In data collection processes, general contractor management, with a large number of data providers, as is often the case on large projects, is faced daily or weekly with dozens or hundreds of new versions or parts of the same project in different formats that need to be checked for quality.
The validation process includes data unloading from different closed (RVT, DWG, DGN, NWS etc.) or open semi-structured and parametric formats (IFC, CPXML) in which rule tables using RegEx regular expressions must be applied to each attribute and its values. The creation of a report on errors and successfully verified entries must be completed with an output that takes into account only the entities that have been verified and can be used for further actions.
Automating the validation of data from CAD (BIM) systems streaming data quantities markedly reduces the need for manual involvement in the process (we have covered each of the processes for validating and compiling data requirements in the previous chapters).
By applying automated Pipelines, system users expecting quality data from CAD (BIM) systems can instantly receive the output data they need - tables, documents, images - and quickly integrate it into their work tasks.

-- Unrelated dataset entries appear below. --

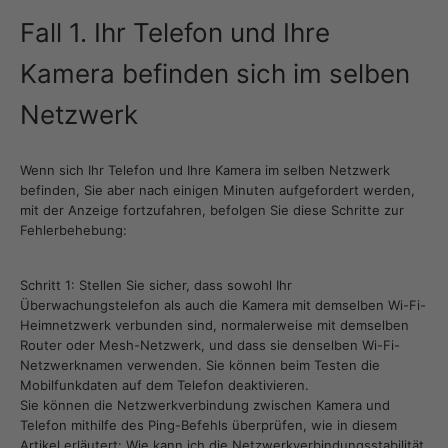
Fall 1. Ihr Telefon und Ihre
Kamera befinden sich im selben
Netzwerk
Wenn sich Ihr Telefon und Ihre Kamera im selben Netzwerk
befinden, Sie aber nach einigen Minuten aufgefordert werden,
mit der Anzeige fortzufahren, befolgen Sie diese Schritte zur
Fehlerbehebung:
Schritt 1: Stellen Sie sicher, dass sowohl Ihr
Überwachungstelefon als auch die Kamera mit demselben Wi-Fi-
Heimnetzwerk verbunden sind, normalerweise mit demselben
Router oder Mesh-Netzwerk, und dass sie denselben Wi-Fi-
Netzwerknamen verwenden. Sie können beim Testen die
Mobilfunkdaten auf dem Telefon deaktivieren.
Sie können die Netzwerkverbindung zwischen Kamera und
Telefon mithilfe des Ping-Befehls überprüfen, wie in diesem
Artikel erläutert:
Wie kann ich die Netzwerkverbindungsstabilität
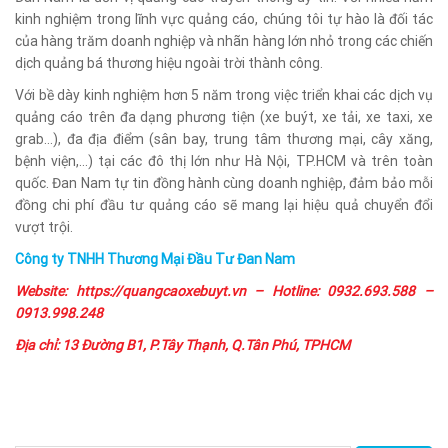
kinh nghiệm trong lĩnh vực quảng cáo, chúng tôi tự hào là đối tác
của hàng trăm doanh nghiệp và nhãn hàng lớn nhỏ trong các chiến
dịch quảng bá thương hiệu ngoài trời thành công.
Với bề dày kinh nghiệm hơn 5 năm trong việc triển khai các dịch vụ
quảng cáo trên đa dạng phương tiện (xe buýt, xe tải, xe taxi, xe
grab…), đa địa điểm (sân bay, trung tâm thương mại, cây xăng,
bệnh viện,…) tại các đô thị lớn như Hà Nội, TP.HCM và trên toàn
quốc. Đan Nam tự tin đồng hành cùng doanh nghiệp, đảm bảo mỗi
đồng chi phí đầu tư quảng cáo sẽ mang lại hiệu quả chuyển đổi
vượt trội.
Công ty TNHH Thương Mại Đầu Tư Đan Nam
Website:
https://quangcaoxebuyt.vn
– Hotline: 0932.693.588 –
0913.998.248
Địa chỉ: 13 Đường B1, P.Tây Thạnh, Q.Tân Phú, TPHCM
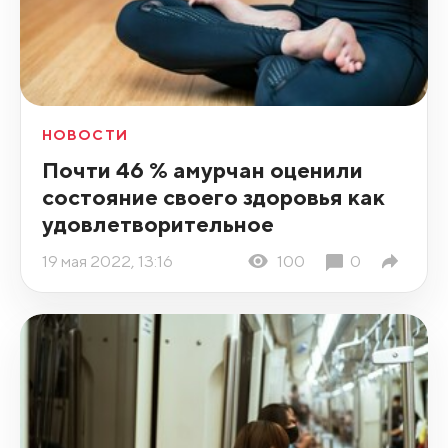
НОВОСТИ
Почти 46 % амурчан оценили
состояние своего здоровья как
удовлетворительное
19 мая 2022, 13:16
100
0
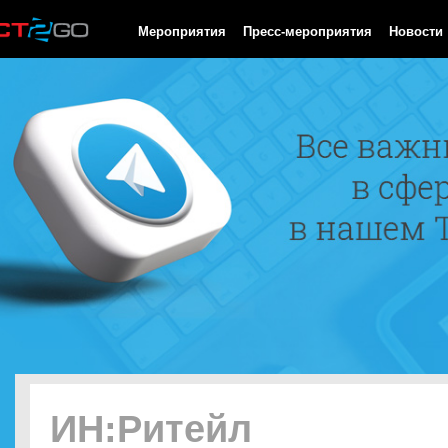
HTTP/1.0 200 OK Cache-Control: no-cache, private Date: Sat, 08 
Мероприятия
Пресс-мероприятия
Новости
ИН:Ритейл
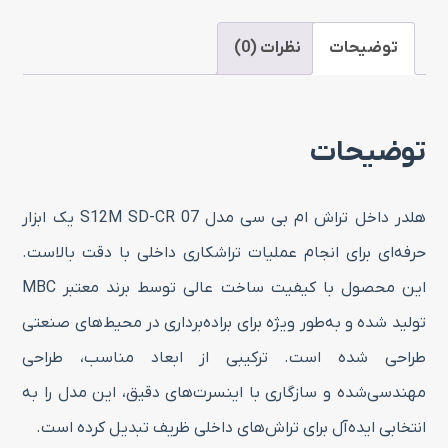
بی
سی
توضیحات
نظرات (0)
کد
S12M
توضیحات
SD-
CR
07
هلدر داخل تراش ام بی سی مدل S12M SD-CR 07 یک ابزار
عدد
حرفه‌ای برای انجام عملیات تراشکاری داخلی با دقت بالاست.
این محصول با کیفیت ساخت عالی توسط برند معتبر MBC
تولید شده و به‌طور ویژه برای براده‌برداری در محیط‌های صنعتی
طراحی شده است. ترکیبی از ابعاد مناسب، طراحی
مهندسی‌شده و سازگاری با اینسرت‌های دقیق، این مدل را به
انتخابی ایده‌آل برای تراش‌های داخلی ظریف تبدیل کرده است.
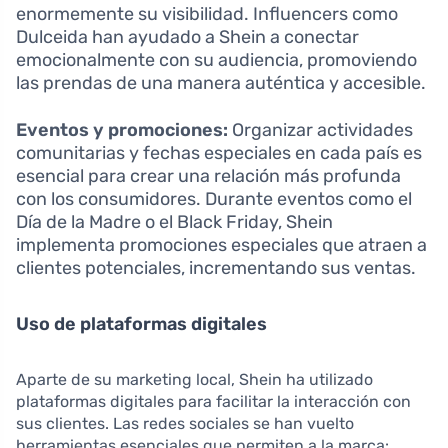
enormemente su visibilidad. Influencers como
Dulceida han ayudado a Shein a conectar
emocionalmente con su audiencia, promoviendo
las prendas de una manera auténtica y accesible.
Eventos y promociones:
Organizar actividades
comunitarias y fechas especiales en cada país es
esencial para crear una relación más profunda
con los consumidores. Durante eventos como el
Día de la Madre o el Black Friday, Shein
implementa promociones especiales que atraen a
clientes potenciales, incrementando sus ventas.
Uso de plataformas digitales
Aparte de su marketing local, Shein ha utilizado
plataformas digitales para facilitar la interacción con
sus clientes. Las redes sociales se han vuelto
herramientas esenciales que permiten a la marca:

The automation of inspection, processing and analysis is leading to revolutionary changes in construction project management, especially in the interoperability of different systems within a single organisation, without the use of complex and expensive ERP systems or closed solutions from CAD (BIM) vendors.
The volume and quantity attributes created during the design phase now not only contribute to the automatic creation of project documentation, but also become the basis for subsequent operations, from budgeting to logistics.
The continuous flow of information between different departments and processes leads to transparent processes and deep collaboration between teams, improving overall coordination and project management. As a result, leadership and management are able to respond instantly to any changes in the project.